_Work to be completed_: Lines holding the word "Geheimnis" in the following material must be counted; give only the resulting number.

Records for this task Start Marker

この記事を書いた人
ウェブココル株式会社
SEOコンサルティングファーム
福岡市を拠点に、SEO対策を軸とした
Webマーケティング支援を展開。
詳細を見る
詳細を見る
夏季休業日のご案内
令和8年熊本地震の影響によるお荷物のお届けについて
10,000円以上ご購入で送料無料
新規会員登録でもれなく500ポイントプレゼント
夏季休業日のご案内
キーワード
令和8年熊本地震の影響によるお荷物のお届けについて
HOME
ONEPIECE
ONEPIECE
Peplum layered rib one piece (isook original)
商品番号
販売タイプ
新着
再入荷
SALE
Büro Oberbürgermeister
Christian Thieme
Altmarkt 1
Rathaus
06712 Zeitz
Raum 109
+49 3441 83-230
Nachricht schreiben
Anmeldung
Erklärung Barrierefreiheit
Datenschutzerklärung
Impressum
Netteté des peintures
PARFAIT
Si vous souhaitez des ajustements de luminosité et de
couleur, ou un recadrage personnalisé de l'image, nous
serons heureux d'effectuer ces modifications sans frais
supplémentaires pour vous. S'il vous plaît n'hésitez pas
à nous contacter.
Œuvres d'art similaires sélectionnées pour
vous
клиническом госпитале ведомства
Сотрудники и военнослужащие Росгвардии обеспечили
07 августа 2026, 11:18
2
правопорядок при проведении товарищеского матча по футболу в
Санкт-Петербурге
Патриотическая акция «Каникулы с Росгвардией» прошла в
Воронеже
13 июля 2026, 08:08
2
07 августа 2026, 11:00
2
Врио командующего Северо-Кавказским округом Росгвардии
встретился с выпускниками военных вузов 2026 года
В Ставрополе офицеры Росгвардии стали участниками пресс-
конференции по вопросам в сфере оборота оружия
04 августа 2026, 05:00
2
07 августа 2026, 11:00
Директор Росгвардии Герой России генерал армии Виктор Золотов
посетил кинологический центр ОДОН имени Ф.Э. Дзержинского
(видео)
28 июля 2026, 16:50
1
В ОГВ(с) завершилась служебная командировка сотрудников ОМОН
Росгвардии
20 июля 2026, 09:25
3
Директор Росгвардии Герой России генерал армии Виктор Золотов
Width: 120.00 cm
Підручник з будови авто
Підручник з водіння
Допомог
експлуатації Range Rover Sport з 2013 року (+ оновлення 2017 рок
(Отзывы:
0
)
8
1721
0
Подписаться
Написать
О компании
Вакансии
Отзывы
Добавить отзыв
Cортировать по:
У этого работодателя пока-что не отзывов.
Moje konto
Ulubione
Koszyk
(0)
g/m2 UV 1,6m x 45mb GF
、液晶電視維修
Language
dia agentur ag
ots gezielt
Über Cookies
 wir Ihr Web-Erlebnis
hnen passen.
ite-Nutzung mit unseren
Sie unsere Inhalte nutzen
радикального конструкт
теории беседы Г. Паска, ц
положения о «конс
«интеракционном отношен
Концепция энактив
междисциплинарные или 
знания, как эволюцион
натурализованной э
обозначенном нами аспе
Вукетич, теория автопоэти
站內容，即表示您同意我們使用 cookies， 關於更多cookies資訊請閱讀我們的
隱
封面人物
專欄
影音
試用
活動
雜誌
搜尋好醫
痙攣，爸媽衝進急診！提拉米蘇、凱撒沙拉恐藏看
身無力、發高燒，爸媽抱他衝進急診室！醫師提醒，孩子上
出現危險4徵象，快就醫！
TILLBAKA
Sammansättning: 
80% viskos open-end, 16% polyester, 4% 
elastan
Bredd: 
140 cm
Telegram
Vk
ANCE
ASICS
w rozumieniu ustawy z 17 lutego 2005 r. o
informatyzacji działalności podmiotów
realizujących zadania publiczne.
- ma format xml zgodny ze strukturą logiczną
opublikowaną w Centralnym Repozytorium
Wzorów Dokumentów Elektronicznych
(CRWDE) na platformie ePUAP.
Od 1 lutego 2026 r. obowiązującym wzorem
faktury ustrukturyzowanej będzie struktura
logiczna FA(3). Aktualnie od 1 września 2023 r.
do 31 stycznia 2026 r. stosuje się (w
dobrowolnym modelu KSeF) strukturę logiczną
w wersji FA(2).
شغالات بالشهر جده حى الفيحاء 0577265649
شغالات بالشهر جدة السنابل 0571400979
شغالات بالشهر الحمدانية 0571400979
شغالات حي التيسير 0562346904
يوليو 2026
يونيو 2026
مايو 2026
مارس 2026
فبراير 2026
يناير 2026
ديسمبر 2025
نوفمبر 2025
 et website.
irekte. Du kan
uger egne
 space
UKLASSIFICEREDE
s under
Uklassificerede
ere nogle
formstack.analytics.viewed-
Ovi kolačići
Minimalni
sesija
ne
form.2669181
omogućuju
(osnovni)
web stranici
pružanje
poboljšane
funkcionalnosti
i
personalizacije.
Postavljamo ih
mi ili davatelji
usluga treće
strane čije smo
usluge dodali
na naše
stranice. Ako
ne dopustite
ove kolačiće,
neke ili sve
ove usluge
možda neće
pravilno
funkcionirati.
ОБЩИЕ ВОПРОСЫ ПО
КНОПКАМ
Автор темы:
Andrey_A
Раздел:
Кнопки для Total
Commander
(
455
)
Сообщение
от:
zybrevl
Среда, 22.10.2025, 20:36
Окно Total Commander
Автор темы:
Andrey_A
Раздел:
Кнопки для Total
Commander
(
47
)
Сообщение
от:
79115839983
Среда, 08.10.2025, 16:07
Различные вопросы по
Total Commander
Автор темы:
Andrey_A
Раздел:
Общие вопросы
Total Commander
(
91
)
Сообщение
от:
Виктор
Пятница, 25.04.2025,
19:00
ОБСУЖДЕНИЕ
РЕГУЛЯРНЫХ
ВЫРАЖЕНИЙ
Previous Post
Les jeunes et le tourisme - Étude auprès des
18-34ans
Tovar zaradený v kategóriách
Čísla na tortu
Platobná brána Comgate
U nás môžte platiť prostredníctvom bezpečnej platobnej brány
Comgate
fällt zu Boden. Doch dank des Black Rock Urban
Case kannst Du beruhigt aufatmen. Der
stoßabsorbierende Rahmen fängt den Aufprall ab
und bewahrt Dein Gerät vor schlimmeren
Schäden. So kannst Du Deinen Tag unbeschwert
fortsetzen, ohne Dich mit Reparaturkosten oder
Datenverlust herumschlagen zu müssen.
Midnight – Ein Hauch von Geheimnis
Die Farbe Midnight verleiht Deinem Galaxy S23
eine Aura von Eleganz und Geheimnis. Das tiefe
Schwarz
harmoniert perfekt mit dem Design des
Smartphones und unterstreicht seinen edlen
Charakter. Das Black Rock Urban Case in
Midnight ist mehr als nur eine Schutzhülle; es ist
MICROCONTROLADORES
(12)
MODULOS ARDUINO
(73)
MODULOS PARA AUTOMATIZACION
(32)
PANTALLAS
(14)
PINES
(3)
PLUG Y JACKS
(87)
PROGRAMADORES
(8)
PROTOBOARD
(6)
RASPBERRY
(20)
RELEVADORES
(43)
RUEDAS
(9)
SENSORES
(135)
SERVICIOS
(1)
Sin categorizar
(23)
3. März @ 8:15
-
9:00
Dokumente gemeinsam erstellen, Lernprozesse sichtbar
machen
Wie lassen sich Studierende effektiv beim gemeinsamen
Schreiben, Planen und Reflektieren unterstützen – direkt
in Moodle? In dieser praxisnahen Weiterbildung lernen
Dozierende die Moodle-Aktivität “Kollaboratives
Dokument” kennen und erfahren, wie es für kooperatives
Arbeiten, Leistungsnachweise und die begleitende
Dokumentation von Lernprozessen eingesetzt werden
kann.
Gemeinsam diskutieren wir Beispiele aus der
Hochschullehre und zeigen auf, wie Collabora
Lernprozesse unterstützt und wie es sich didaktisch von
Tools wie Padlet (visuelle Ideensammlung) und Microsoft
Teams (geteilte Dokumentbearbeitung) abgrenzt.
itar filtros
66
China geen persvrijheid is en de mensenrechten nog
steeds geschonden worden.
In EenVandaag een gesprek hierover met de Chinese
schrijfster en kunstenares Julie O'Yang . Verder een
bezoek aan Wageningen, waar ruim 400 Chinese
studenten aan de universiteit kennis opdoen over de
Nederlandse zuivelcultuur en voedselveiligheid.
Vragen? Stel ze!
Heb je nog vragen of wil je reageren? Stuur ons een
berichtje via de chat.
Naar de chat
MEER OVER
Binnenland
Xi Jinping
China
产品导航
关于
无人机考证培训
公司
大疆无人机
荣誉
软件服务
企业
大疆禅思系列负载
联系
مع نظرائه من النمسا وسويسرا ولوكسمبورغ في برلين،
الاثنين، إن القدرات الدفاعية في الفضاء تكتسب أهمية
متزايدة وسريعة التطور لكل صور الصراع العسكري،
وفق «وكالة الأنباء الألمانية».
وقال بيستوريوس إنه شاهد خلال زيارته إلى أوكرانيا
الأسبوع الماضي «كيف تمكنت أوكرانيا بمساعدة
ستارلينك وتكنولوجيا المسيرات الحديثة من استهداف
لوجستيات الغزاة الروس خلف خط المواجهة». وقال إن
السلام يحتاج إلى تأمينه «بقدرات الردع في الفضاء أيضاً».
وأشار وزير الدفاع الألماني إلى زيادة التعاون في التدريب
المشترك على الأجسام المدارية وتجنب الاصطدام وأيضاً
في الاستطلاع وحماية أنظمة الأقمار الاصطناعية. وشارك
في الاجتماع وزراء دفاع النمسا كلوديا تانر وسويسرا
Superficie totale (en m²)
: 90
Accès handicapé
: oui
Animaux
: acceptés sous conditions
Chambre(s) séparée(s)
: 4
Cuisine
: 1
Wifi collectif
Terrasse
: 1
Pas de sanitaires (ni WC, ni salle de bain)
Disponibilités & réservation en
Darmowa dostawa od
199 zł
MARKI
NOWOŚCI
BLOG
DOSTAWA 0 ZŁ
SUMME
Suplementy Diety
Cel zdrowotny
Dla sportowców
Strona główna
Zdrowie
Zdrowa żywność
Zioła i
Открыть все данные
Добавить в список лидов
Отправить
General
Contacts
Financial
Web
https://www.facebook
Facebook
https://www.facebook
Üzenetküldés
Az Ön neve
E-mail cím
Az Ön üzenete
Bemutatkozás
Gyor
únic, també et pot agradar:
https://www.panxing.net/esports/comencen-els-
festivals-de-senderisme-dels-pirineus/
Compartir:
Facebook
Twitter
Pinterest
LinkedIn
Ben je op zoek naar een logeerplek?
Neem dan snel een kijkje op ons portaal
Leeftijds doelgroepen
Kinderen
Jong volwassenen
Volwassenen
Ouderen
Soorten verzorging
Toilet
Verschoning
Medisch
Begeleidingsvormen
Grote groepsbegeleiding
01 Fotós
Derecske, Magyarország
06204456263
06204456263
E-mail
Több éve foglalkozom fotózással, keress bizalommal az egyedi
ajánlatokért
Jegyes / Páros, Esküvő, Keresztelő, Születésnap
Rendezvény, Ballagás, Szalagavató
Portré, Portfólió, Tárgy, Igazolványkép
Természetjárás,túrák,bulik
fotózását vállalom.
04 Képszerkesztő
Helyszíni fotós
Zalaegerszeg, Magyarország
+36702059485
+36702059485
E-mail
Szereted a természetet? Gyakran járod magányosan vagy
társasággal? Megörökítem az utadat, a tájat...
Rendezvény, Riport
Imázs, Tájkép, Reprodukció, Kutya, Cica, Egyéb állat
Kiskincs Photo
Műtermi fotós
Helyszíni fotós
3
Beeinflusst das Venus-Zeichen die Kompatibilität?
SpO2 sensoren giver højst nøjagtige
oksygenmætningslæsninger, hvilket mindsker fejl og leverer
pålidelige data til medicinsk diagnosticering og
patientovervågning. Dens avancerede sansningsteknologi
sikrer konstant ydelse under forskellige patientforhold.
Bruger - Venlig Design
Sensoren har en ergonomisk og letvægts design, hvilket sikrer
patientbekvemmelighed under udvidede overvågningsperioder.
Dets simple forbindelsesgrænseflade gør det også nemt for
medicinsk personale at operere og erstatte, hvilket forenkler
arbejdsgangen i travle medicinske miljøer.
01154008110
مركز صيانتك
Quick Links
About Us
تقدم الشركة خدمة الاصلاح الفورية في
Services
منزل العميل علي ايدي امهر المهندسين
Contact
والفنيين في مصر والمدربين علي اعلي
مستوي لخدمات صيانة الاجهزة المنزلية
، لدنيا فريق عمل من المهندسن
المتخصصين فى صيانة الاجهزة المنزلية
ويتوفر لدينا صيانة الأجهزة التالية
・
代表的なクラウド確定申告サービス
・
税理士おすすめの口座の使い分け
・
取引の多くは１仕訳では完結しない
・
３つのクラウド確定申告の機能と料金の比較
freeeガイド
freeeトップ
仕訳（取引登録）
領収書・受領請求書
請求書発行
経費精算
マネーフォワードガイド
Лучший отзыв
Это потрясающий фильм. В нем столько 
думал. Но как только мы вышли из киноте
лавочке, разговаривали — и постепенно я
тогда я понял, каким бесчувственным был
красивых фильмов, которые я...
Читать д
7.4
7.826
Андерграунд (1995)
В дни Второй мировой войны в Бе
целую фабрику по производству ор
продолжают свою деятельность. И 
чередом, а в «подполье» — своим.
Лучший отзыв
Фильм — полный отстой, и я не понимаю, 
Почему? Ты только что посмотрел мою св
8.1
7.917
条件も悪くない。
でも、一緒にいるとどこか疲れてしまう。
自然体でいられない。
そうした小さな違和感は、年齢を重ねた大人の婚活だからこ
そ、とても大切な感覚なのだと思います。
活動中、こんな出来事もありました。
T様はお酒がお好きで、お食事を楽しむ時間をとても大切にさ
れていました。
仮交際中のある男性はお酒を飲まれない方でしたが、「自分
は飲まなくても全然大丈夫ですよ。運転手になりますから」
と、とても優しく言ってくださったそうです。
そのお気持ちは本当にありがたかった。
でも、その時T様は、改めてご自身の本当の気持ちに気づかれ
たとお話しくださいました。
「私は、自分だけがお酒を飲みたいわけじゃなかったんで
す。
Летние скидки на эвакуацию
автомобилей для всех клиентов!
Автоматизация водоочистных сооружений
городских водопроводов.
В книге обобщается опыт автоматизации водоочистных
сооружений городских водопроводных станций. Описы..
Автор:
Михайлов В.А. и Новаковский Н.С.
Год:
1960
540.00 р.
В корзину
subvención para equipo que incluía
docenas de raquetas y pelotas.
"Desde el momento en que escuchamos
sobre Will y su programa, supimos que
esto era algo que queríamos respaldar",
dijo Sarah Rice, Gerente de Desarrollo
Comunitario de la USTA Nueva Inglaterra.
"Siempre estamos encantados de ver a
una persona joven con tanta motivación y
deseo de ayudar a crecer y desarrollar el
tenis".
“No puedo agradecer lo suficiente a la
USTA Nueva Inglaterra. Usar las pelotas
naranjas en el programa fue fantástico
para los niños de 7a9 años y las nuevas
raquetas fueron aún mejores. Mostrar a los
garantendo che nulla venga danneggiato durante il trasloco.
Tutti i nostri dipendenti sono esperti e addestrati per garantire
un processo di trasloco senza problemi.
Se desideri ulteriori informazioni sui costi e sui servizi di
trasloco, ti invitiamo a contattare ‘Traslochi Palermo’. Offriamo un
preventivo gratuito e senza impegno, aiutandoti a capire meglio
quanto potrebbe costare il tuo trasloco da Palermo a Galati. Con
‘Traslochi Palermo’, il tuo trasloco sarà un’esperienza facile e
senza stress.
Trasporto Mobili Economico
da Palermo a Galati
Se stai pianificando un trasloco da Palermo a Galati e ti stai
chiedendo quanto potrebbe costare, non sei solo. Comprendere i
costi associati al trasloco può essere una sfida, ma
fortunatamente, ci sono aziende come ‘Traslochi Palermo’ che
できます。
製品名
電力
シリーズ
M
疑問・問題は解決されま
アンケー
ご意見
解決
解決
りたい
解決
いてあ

Records for this task End Marker

_Answer to this exercise_: 2